Yrd. Doç. Dr. Üstündağ ise barış müzakereleri yerine silah bıraktırma müzakereleri konseptinin ortaya atıldığına dikkat çekiyor.
Ersanlı: Önce PKK'yi oluşturan koşullara bakmak lazım
Silahların bırakılması her zaman benim de talebim. Ancak tek başına bu Kürt sorununu çözmez. Ayrıca devletin görüşmelerinin de detaylarını bilmiyoruz. Bunun üstünde spekülasyon yapmayı doğru bulmuyorum.
Benim doğru bulduğum şey, ana dilde eğitim, savunma, ademi merkeziyetçiliğin Avrupa özerklik şartları çerçevesinde en azından taleplere onurlu bir biçimde karşılık verecek şekliyle ayarlanmasıdır.
Esas olan bunlardır. Öteki kısmın stratejisini hiç bilmediğim için üstünde analiz yapabileceğim bir şey değil.
Türkiye'de maalesef negatif ya da pozitif hiçbir oluşum nedenleri ve sonuçlarıyla ele alınmıyor. Sadece sonuçları alınıyor.
Kürt siyasal hareketinin 1980'lerde şiddete başvurmasının nedenleri, o zamanki durumunun nelere yol açtığını net olarak bilmeyip incelemediğimiz takdirde "Görüşmeler iyi olur, kötü olur" demek doğru değil.
Tahmaz: 1999'daki politikayı farklı ambalajla sunuyorlar
Temmuz 2011'de Oslo görüşmelerinin kesilmesinden sonra yeniden müzakerelerin başlaması sevindirici.
Oslo görüşmelerinden ne derece ders çıkarıldığına dair elimizde veri yok. Aksine bu sürecin sağlıklı değerlendirilmediğine dair çeşitli emareler var.

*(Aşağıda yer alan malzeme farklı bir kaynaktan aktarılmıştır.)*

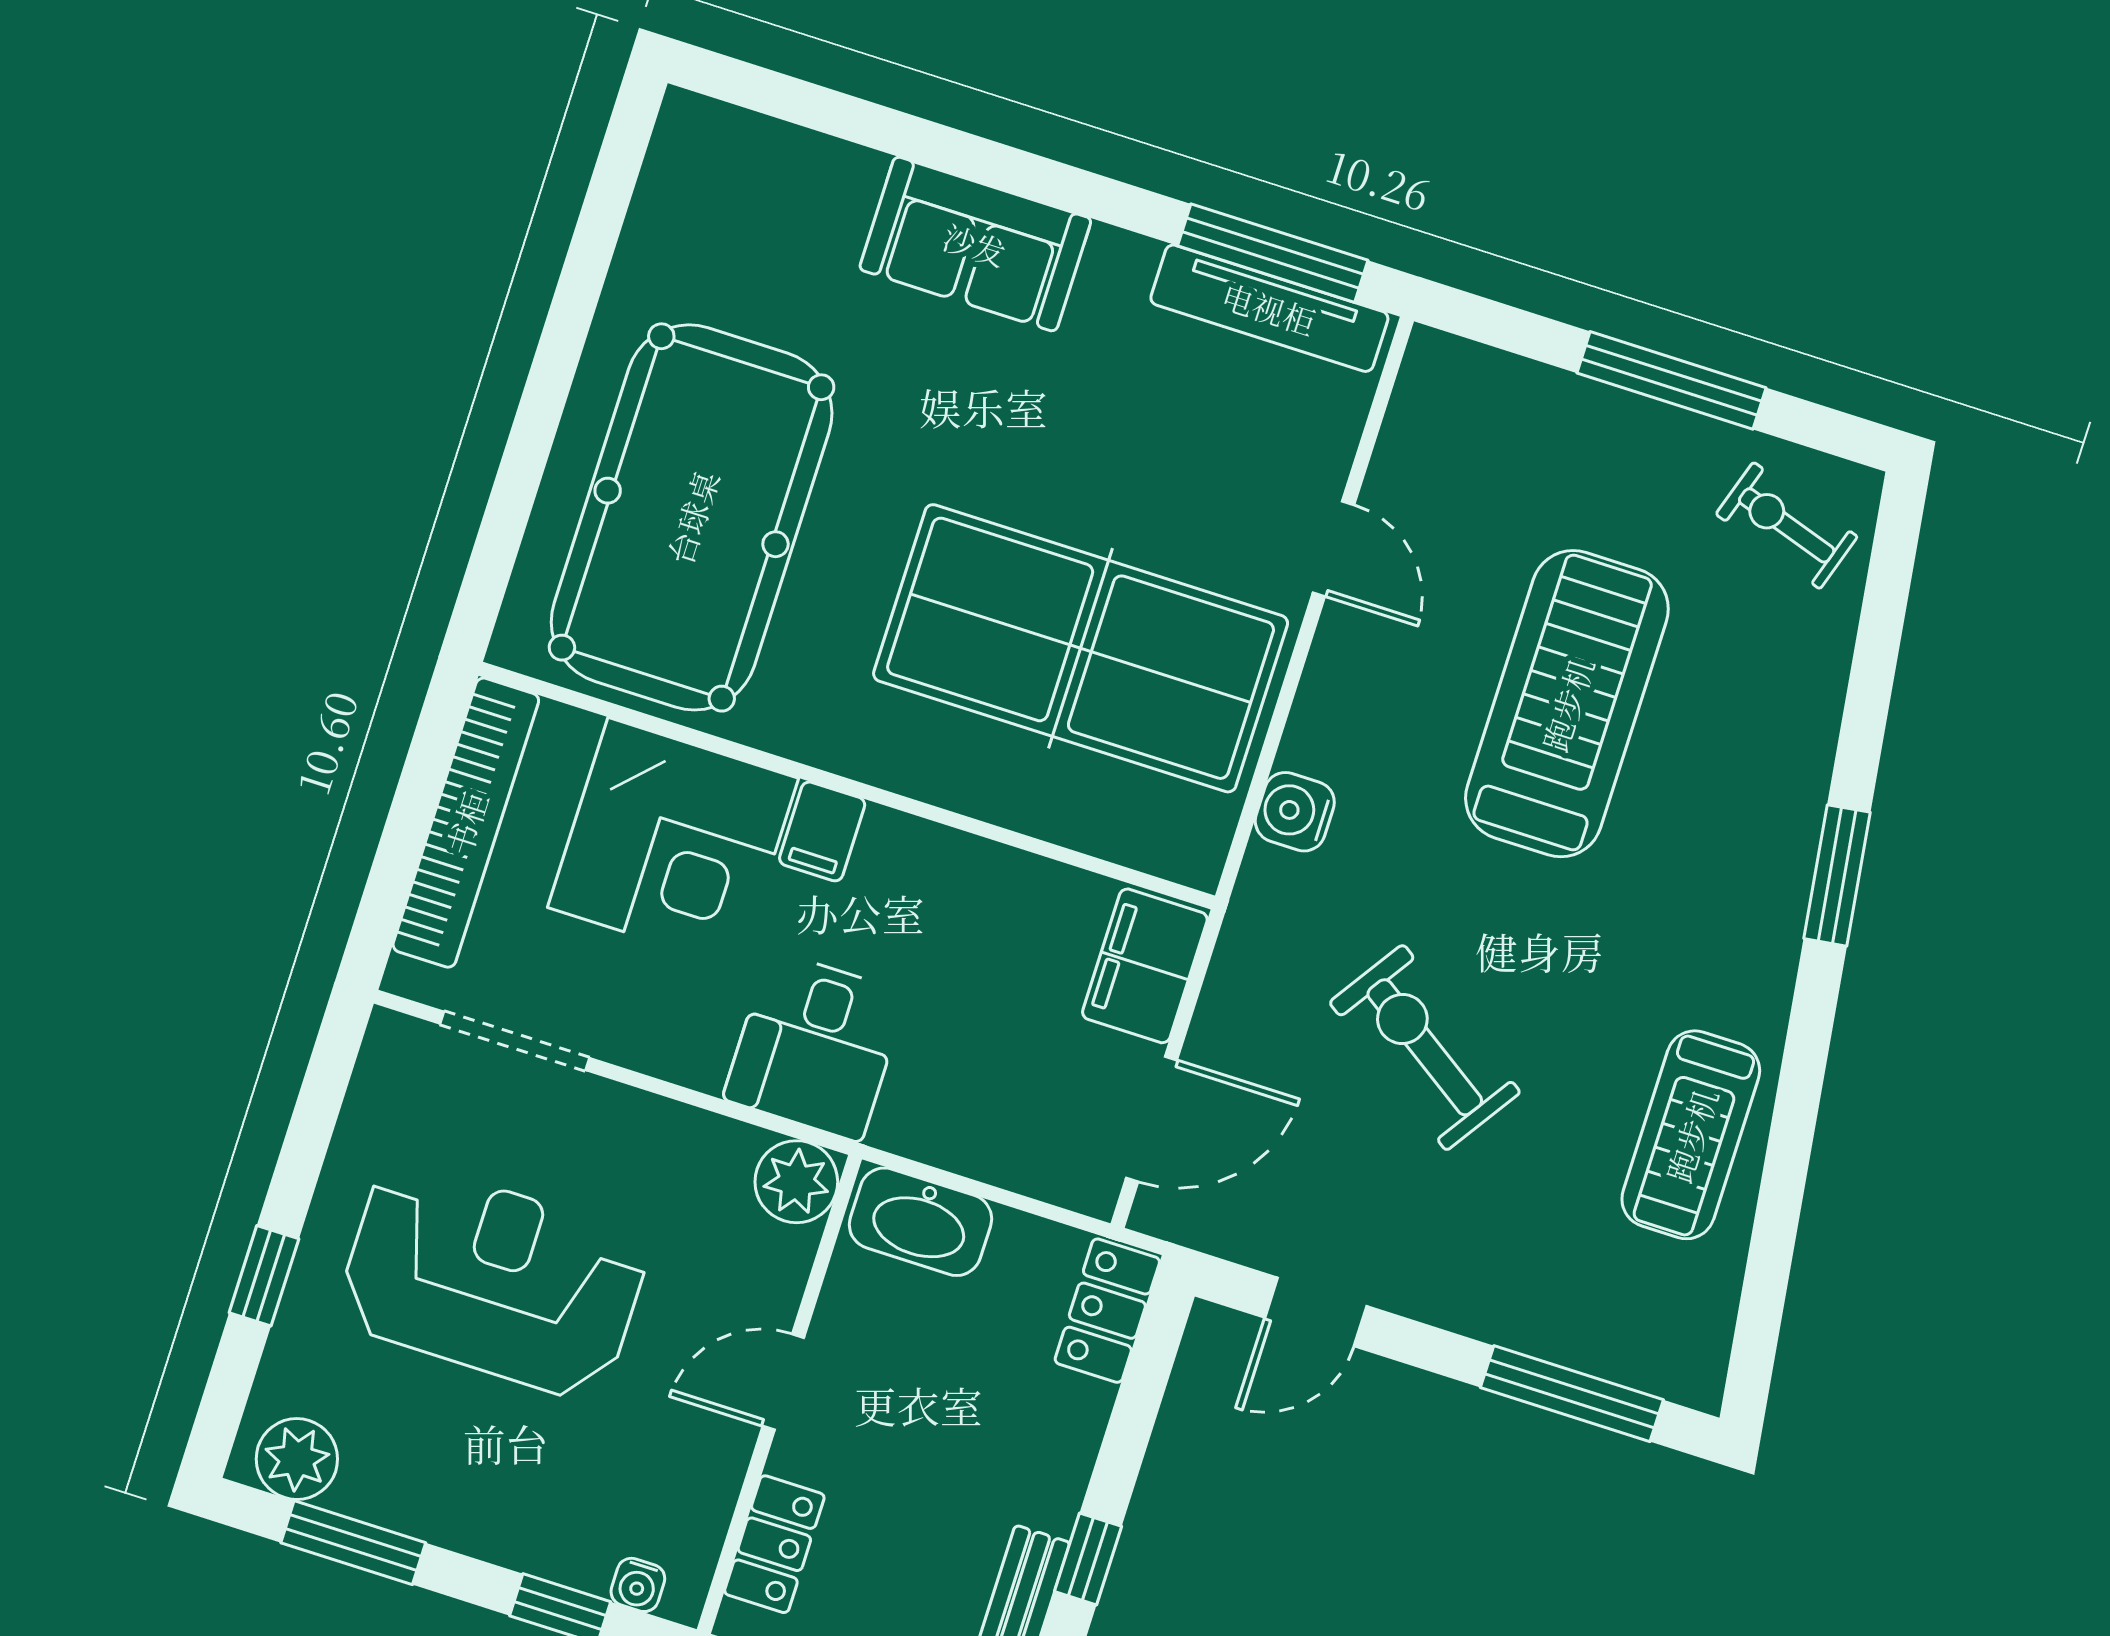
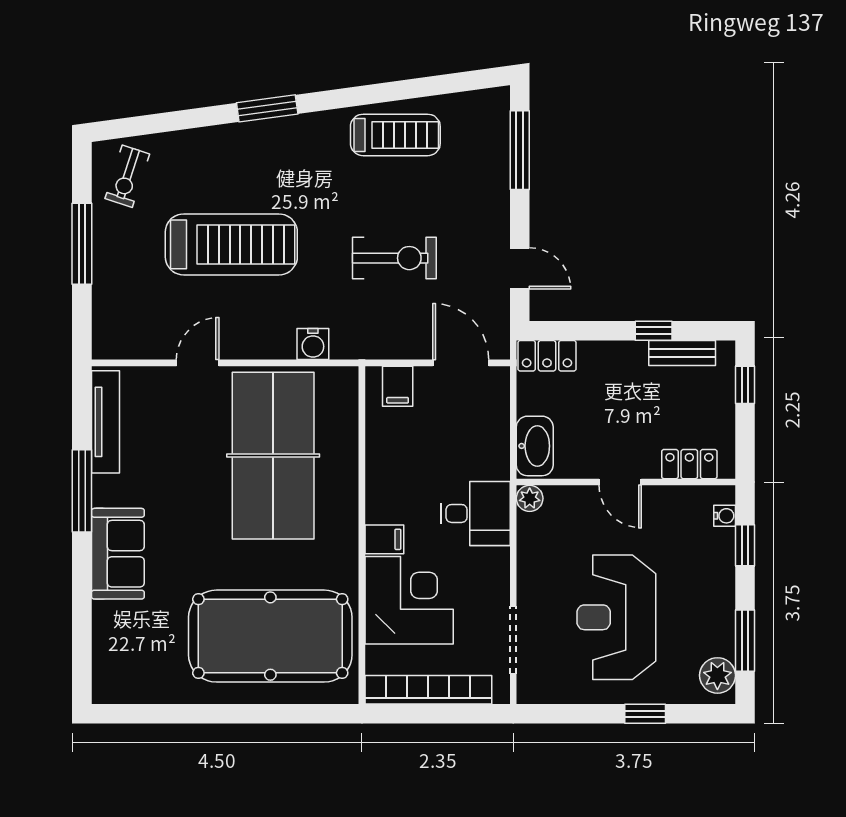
window: (1273, 253) -> (82, 491), moved
treadmill: (1567, 704) -> (231, 244), turned 180
filing cabinet: (1145, 966) -> (398, 386), width x0.50
exercise bike: (1425, 1047) -> (394, 258), turned -124
plant: (796, 1182) -> (530, 498), width x0.73, depth x0.73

Erdoğan 27 Temmuz 2011'den sonra "Artık tolerans yok" demişti. Bir buçuk yıldır denenmeyen şiddet ve güvenlik eksenli bir şey kalmadı. Hatta daha önce denenmeyen yöntemler arandı. Mesela demokratik alanda siyaset yapanlar, onları destekleyen gazeteciler, avukatlar, akademisyenler, öğrenciler tutuklandı.

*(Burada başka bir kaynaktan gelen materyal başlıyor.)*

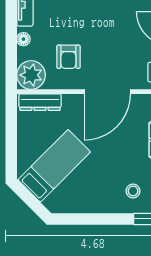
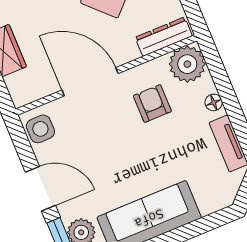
door: (107, 92) -> (90, 82), hinge flipped

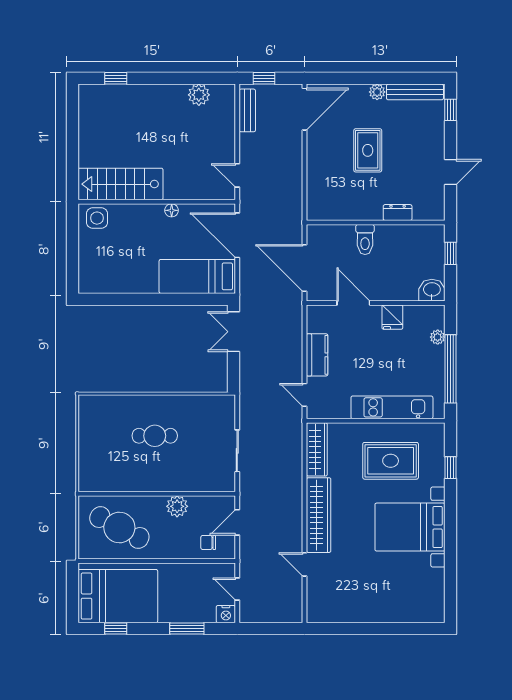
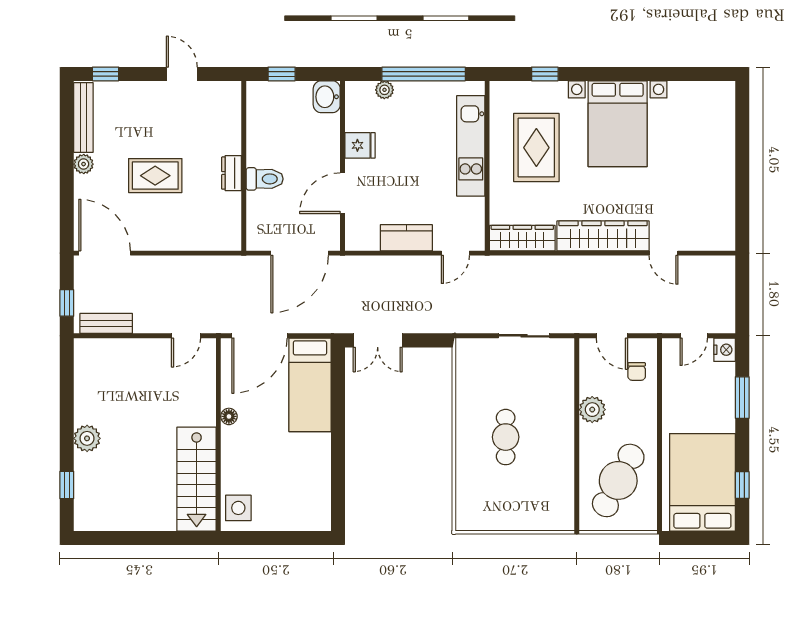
plant: (199, 95) -> (87, 438), moved
dresser: (398, 213) -> (232, 173), moved
door: (305, 564) -> (664, 253), hinge flipped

Hükümet Kürt sorununun ne olduğunu kavrayamıyor. Temel dertleri PKK'ye silah bıraktırmak. 1999'daki Öcalan'ın yakalanmasından sonraki devlet politikasını başka bir ambalaj içinde sunuyorlar. O zaman da biz Öcalan'ı nasıl kullanabiliriz diye düşünüyorlardı.
Devlet aklı 30 yıldır ne PKK'yi ne de Öcalan'ı tanımıyor. Sadece silahları bırakmaya endekslenmiş bir rolü Öcalan'ın kabul edeceğini düşünmek, bu hareketi de Öcalan'ı da değerlendirememektir. Öcalan böyle bir şeyi asla kabul etmeyecektir.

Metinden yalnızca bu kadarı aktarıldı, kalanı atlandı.